Records from a collection:
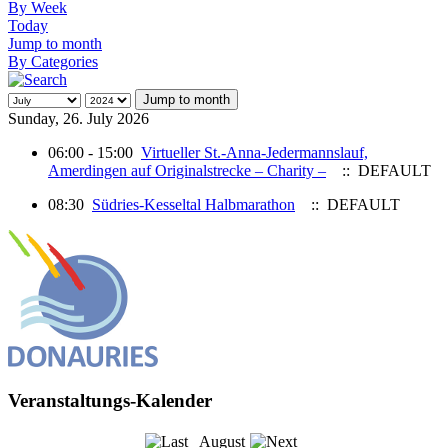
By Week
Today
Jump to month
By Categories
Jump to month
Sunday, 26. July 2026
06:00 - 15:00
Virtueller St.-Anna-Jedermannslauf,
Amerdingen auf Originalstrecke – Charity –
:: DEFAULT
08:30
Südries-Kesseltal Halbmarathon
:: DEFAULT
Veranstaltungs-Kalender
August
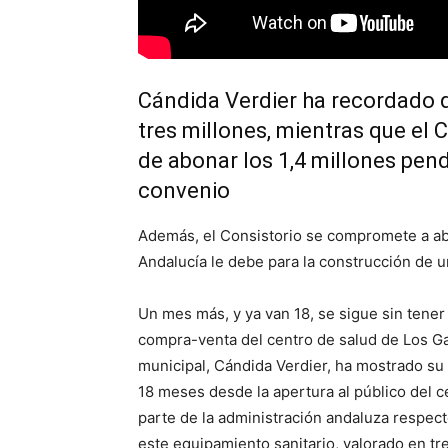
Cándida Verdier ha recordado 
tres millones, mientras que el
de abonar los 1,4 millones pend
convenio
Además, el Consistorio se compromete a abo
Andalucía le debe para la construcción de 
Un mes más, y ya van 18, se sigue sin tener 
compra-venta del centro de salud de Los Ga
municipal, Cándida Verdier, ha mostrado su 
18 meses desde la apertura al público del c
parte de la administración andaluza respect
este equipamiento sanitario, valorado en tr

What to produce
Return word for word the line bearing "Sunday, 26. July 2026" and every later line of the entries, but none of the pictures.

Exercise answer
Sunday, 26. July 2026
06:00 - 15:00
Virtueller St.-Anna-Jedermannslauf,
Amerdingen auf Originalstrecke – Charity –
:: DEFAULT
08:30
Südries-Kesseltal Halbmarathon
:: DEFAULT
Veranstaltungs-Kalender
August
Cándida Verdier ha recordado 
tres millones, mientras que el
de abonar los 1,4 millones pend
convenio
Además, el Consistorio se compromete a abo
Andalucía le debe para la construcción de 
Un mes más, y ya van 18, se sigue sin tener 
compra-venta del centro de salud de Los Ga
municipal, Cándida Verdier, ha mostrado su 
18 meses desde la apertura al público del c
parte de la administración andaluza respect
este equipamiento sanitario, valorado en tr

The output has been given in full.